Quelques mots pour la fin…
Au rayon des dramas, The Strain dont j’avais évoqué le pilote précédemment se laisse toujours regarder mais on est loin d’un chef d’oeuvre de mystère et de suspense. C’est presque pareil pour Extant : Halle Berry s’en sort très bien dans ce rôle de cosmonaute victime d’un vaste complot, mais trop d’éléments déjà-vus me désintéressent de cette histoire futuriste somme toute ultra classique. Quant à Manhattan, le pilote est bien trop simpliste et trop maladroit dans sa réalisation. Cette série, dont les personnages innombrables et brossés à la va-vite peinent à nous accrocher dans ce chaos que fut Los Alamos lors de la création de la bombe atomique, est déjà dispensable.
Un dernier mot pour les comédies car FX a fait une entrée remarquée dans ce domaine avec deux comédies calées le même soir : tout d’abord Married, puis You’re the Worst. La première s’intéresse à un couple essoufflé par la banalité et les contraintes du quotidien. Tandis que la seconde évoque la rencontre entre une jeune publiciste et un écrivain tout sauf romantiques. Les deux comédies ont en commun d’évoquer de manière très crue le sexe et la drogue, dans la lignée de comédies -de plus en plus nombreuses- qualifiées de « trash ». Le résultat est loin d’être aussi scandaleux que ne le promet cette description et je trouve les deux sitcoms particulièrement justes et attachantes sur de nombreux aspects. A découvrir !

######

Consigne 1 =
D'après le texte à lire, quelle chaîne a diffusé Married et You're the Worst le même soir ?
Consigne 2 =
Résumez le texte à lire en deux phrases.
Les documents qui suivent sont distincts du texte à lire.

######

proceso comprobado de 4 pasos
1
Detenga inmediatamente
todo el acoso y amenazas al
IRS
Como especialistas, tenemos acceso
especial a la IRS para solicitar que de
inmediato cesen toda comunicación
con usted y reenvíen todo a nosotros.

######

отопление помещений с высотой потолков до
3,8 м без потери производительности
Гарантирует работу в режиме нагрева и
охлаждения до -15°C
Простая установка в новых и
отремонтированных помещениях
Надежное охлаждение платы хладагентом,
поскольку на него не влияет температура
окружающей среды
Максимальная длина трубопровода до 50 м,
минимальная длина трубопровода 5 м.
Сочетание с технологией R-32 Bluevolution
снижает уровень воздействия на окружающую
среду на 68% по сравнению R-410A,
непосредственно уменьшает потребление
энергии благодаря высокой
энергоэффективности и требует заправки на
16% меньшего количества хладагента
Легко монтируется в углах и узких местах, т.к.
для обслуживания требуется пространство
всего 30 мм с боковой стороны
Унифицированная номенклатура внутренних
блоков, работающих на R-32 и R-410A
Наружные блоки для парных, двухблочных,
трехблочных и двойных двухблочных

######

Réponse 1 =
FX.

Réponse 2 =
Parmi les dramas, The Strain se laisse regarder sans être un chef-d'œuvre, Extant lasse par trop d'éléments déjà vus malgré le bon jeu de Halle Berry, et le pilote de Manhattan est jugé trop simpliste et maladroit. Côté comédies, FX a lancé Married et You're the Worst, deux sitcoms qui évoquent crûment le sexe et la drogue, moins scandaleuses que promis et jugées justes et attachantes.